Thank you everyone for your comments. @nadb - just to answer your question of why it is important, it’s a big convenience. This laptop is for non-work related projects and my usage cycle is usually to quickly open it up, do a little work, then put it down. It’s been a while but I recall, hibernate required me to type in my password twice, once to unlock the swap partition, then once to log into Gnome.
In any case, it looks like my mileage may vary. I’ll see how it does once I get my laptop (13" ryzen) and I’ll report back on this thread.
I applied all there recommended setting in the TLP for ubuntu doc.
It does seem to have helped. I now have about 10% loss when suspended for a day. My experience when on battery does not seem to have been impacted… still very responsive. I am running Mint 21.2.
I’m going to keep tracking and report back after a few days.
Hey @Ricardo , by “with battery saver power profile and powertop enabled”, do you mean that you’re just using powertop to monitor the situation, or that you used it to tune any settings?

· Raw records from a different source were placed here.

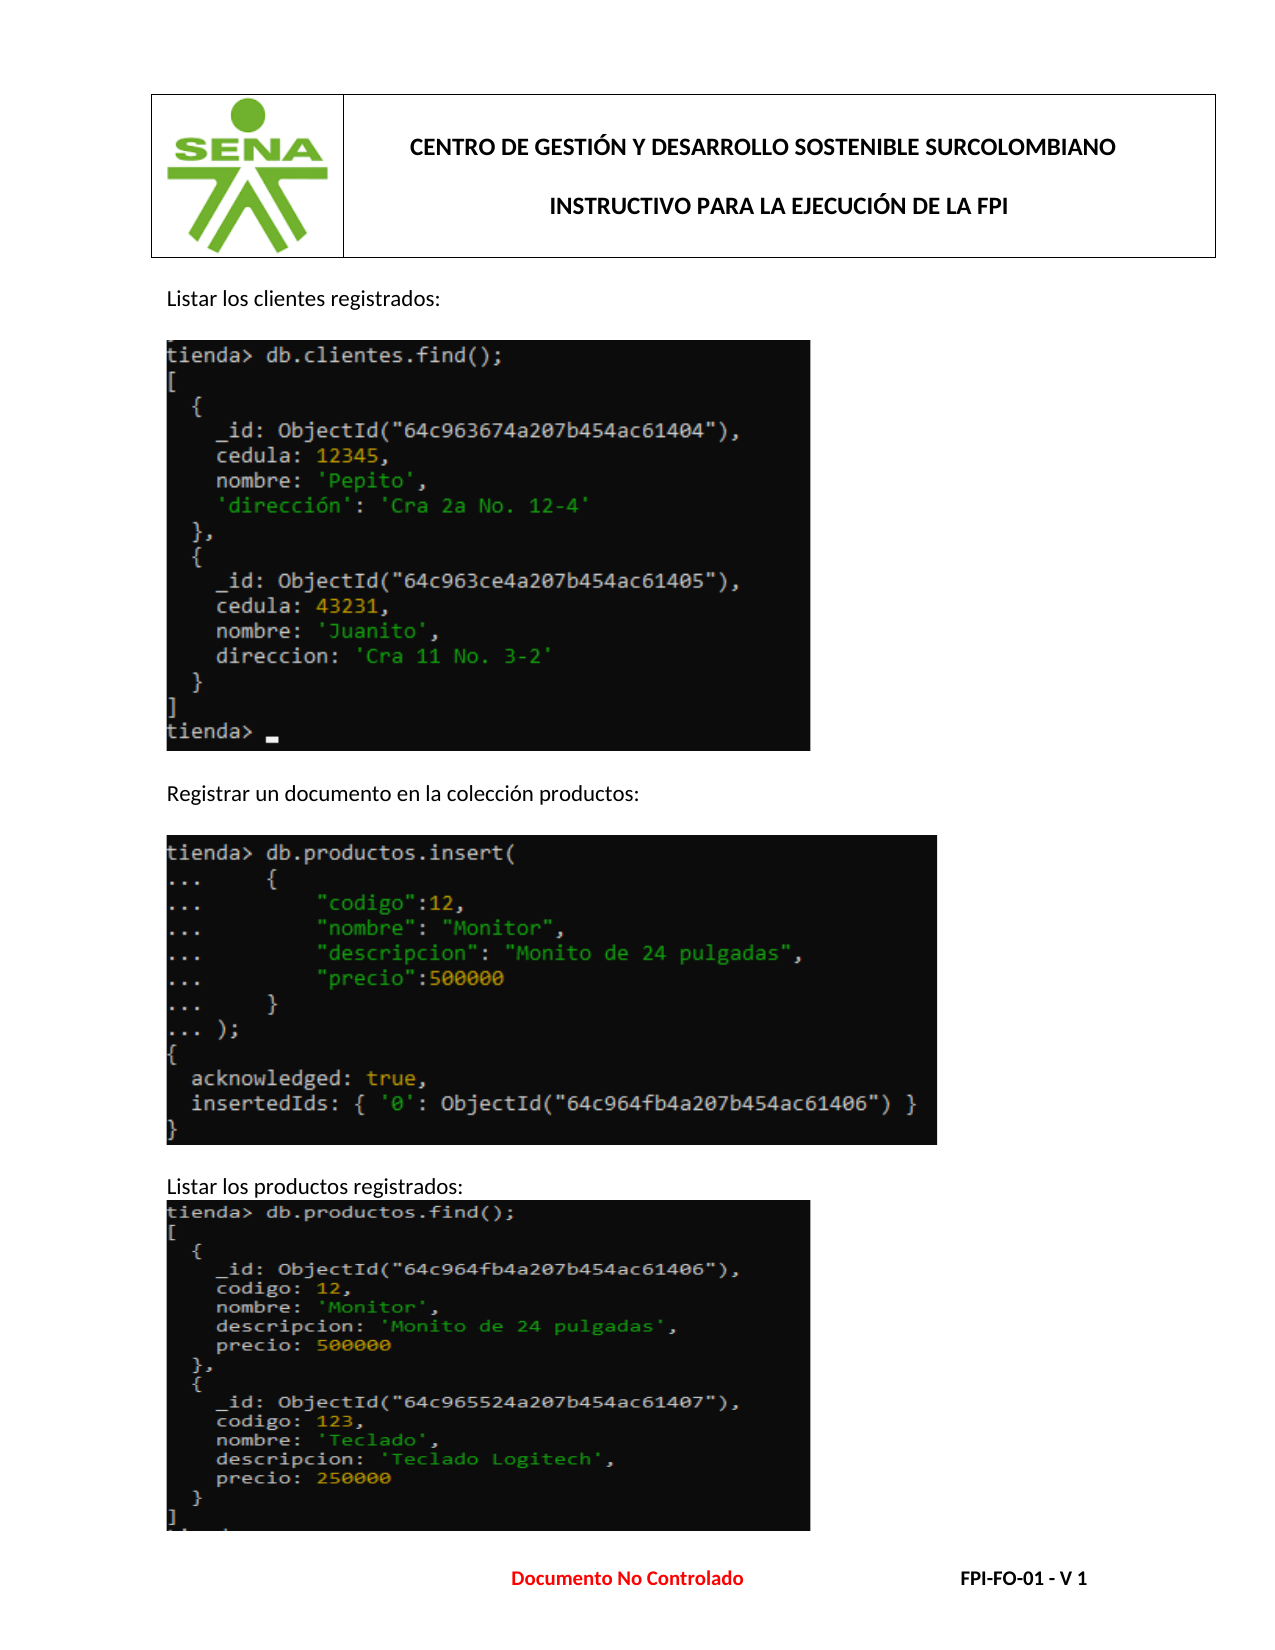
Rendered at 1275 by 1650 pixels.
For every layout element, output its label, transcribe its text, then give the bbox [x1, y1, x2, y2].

text Listar los productos registrados: [167, 1172, 1122, 1201]
picture [166, 1200, 811, 1531]
picture [166, 95, 329, 257]
picture [166, 835, 938, 1145]
text Listar los clientes registrados: [167, 284, 1122, 312]
picture [166, 340, 811, 751]
text Registrar un documento en la colección productos: [167, 779, 1122, 807]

If it’s the latter, do you mind sharing what you changed?
Also - I little off-topic - how’s Pop!_OS been for you, on the FW13 AMD? I’m running it on my System76, but am a little concerned that it might not have the best support for the AMD.
I meant using system 76 power profiles (Battery Life option). I installed powertop and enabled the service, also did the calibrate and auto-tune option before enabling the service. Didn’t do anything else. This morning I noticed it lost 3% overnight, not bad either. I think Pop OS does have support for AMD, they also sell laptops with AMD. I do not game on it (but tempted to try), for now I just use Firefox, 1password, visual code, terminal and discord and it works fine and get between 8 and 10 hours. I think it could be better, yesterday noticed Pop Shop uses a lot of ram and resources in the background so I’m thinking on maybe remove it.
Suspending to RAM, this sound about right. We are working to continue to drill this down to a better drain rate, however it’s still a work in progress.
If automatic suspend to hibernation (when the battery reaches a certain threshold) would work that would make things much better. How can I achieve that in Fedora ?
@Geert_Schuring If you used btrfs you’ll need to setup a subvol for swap set a swapfile of size ram+zram and then set the resume uuid and resume offset of the subvol and add the resume module into dracut and edit the systemd sleep config to enable hyrbid sleep.
I’ve got a reply which links to a fedora gist on how to do all the above.
For Framework Laptop 13 AMD Ryzen™ 7040 Series configurations, you will absolutely want to use power-profiles-daemon for the absolute best experience. Do NOT use TLP. Without getting too detailed, there are things happening behind the scenes that require PPD for the best experience for our Linux customers.
AMD has expressly indicated we want to have users on PPD.
What is the consensus of splitting this thread by chip?
I am finding the desire to search out solutions for suspend power consumption on AMD yet there is not yet a dedicated general or suspend power consumption thread for AMD Frameworks.
Hrm … So I left my fw13 last night unplugged and let it suspend with the 6.7-rc1 kernel with the cros_ec patch applied.
What is interesting is that from a ~1.6W initial suspend/idle draw - it increased linearly overnight (see pic) to around 3-4W ~ by the time I resumed it in the morning.
See PIC:
I did have an issue with baloo indexer this morning - I’ll repeat tonight and see if I get the same curve.